::: Source text

Deutsche Telekom (DT) has announced the completion of the merger between T-Mobile USA and Texas-based MetroPCS Communications. The combined company, T-Mobile US will begin trading on the New York Stock Exchange (NYSE) today under the ticker ‘TMUS’. John Legere, president and CEO of T-Mobile US, commented: ‘The combination of T-Mobile and MetroPCS creates an even stronger disruptive force in the US wireless market. Together, as America’s ‘UnCarrier’ (see below), we’ll continue our legacy of marketplace innovation by tearing up the old playbook and rewriting the rules of wireless to benefit consumers’. As previously announced, the board of directors of the enlarged company will comprise eleven members, including two directors of MetroPCS who will continue their duties with the combined company.
As reported by TeleGeography’s CommUpdate in October 2012, DT and MetroPCS announced that they had signed a definitive agreement to combine T-Mobile USA and MetroPCS under the T-Mobile name. The deal was approved by the Federal Communications Commission (FCC) in March this year.

::::::
::: Dataset excerpts

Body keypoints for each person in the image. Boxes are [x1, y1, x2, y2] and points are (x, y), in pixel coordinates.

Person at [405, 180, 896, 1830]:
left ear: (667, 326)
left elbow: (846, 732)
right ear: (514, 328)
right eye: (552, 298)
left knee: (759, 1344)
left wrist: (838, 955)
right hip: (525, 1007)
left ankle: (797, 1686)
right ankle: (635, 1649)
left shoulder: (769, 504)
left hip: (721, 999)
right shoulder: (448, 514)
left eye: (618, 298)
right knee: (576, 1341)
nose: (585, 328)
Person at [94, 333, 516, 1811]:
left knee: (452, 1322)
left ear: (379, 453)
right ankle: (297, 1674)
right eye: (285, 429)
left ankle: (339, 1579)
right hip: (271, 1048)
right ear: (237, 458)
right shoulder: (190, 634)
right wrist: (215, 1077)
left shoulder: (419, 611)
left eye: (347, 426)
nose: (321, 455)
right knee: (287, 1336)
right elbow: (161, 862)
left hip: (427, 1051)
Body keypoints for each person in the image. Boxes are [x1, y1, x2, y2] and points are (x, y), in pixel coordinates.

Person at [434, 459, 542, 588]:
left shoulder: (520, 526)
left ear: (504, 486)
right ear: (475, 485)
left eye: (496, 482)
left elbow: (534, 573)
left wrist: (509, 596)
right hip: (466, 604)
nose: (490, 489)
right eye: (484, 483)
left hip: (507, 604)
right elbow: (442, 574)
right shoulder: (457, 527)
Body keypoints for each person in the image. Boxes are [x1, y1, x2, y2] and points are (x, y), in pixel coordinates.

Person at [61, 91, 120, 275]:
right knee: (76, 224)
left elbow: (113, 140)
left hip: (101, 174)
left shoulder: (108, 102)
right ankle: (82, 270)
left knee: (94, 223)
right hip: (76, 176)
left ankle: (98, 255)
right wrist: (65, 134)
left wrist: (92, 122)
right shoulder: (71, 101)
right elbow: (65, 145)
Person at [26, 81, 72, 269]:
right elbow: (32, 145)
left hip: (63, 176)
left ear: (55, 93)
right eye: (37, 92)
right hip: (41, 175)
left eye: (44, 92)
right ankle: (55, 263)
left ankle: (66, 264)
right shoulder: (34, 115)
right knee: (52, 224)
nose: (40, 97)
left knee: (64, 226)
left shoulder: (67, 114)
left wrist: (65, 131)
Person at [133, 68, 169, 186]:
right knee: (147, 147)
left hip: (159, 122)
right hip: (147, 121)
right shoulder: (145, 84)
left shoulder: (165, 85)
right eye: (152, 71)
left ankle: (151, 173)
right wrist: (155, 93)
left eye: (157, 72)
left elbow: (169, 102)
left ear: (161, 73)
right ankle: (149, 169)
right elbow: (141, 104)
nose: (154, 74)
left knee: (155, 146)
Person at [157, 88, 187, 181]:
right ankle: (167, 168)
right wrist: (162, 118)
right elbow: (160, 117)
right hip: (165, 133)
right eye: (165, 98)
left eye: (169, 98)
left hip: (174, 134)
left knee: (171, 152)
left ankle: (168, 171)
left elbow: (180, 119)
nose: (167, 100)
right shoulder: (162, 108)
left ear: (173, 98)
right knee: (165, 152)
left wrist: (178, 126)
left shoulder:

::::::

What is required> In the merger text, what ticker symbol will the combined company T-Mobile US trade under on the New York Stock Exchange? The items play no part in what follows.

Response area> TMUS